Herman H. ter Meer

Nominee: Herman H. ter Meer
Date of birth: December 16, 1871
Date of death: March 9, 1934
Place of birth: Leiden, Netherlands
Burial place: Südfriedhof Cemetery, Cologne, Germany

Herman H. ter Meer, Dutch taxidermist, was born December 16, 1871 in Leiden, Netherlands.  He died March 9, 1934 in Leipzig, Germany and is buried in the Sudfriedhof cemetery. He is often referred to as the “European Akeley” by European taxidermists because, even though Carl E. Akeley was some years older, Herman developed his own technique for making manikins and was a pioneer of modern dermoplasty.  

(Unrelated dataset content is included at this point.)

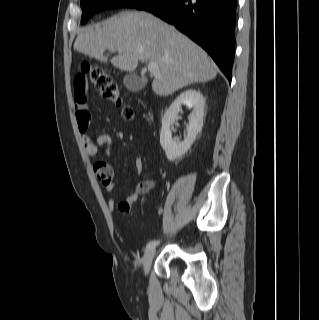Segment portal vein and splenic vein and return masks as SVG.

By using a mixture of plaster, glue, and turf, he was able to make a manikin which could be sculpted as it slowly hardened.  For bases, he used wood and wireframes which he covered with a layer of plaster-rag, much like the burlap and plaster strips used in museums in the United States at that time.  Christoph Meier, who was a young trainee in the late 1970’s said there were quite a number of “old taxidermy-cracs” in Europe who said that ter Meer’s technique was better than Akeley’s. This was mainly because their opinions were such that “you must do the hard work of a sculptor with material which is stable”.

Year after year, the ter Meer technique was used less and less for one reason or another, nevertheless, Herman was there in Europe.  He always claimed that a taxidermist is an artist and not the same as “a small bird and mammal stuffer”. On February 1, 1895, Herman was employed at the Reich Museum of Natural History in Leiden as a taxidermist, where at that time, his father, Hermanus Hendrikus was the animal preparator.  After his father retired in 1900, Herman continued to develop preparation methods, which included teaching important field care of the specimens.  Not being happy with his working conditions, in 1907 he accepted an offer to work at the Zoological Institute of the University of Leipzig. 

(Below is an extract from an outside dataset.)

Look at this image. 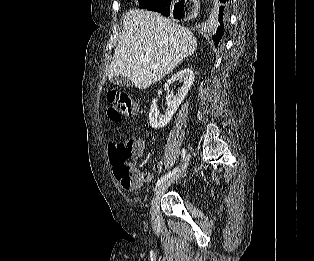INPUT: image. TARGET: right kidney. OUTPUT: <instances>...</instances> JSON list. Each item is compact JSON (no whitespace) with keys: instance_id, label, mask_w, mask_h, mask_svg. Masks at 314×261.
Instances as JSON below:
<instances>
[{"instance_id":"ca27d5eb","label":"right kidney","mask_w":314,"mask_h":261,"mask_svg":"<svg viewBox=\"0 0 314 261\" xmlns=\"http://www.w3.org/2000/svg\"><path fill=\"white\" fill-rule=\"evenodd\" d=\"M194 78L195 74L191 69L181 70L180 72L172 76L171 81L172 82L179 81L180 83H182V86L178 89L176 95L174 94L168 95L166 99L167 109L164 114L158 113L155 104L151 105L149 120L153 128L155 129L162 128L170 122L172 116L177 111L178 107L183 102L189 89L191 88Z\"/></svg>"}]
</instances>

Ter Meer found joy working on new projects which included deep sea animals collected from the Valdivia Expedition in 1899.  He always emphasized the importance of life-like realism in his work achieved from anatomical accuracy, and improved techniques which expressed the artful spirit of the specimen.  As a result of these personal feelings, in 1931 he founded the special association called DEUKEMUS, with sculpting, artist taxidermists as members.  The Association of German Taxidermists (VDP) continues today as a result of Herman H. ter Meer’s professional organization of museum dermoplastikers.


On July 24, 2021, Herman H. ter Meer was officially inducted into the Taxidermy Hall of Fame by THOF Board Member Ken Edwards of Georgia during the 2021 National Taxidermists Association’s awards banquet.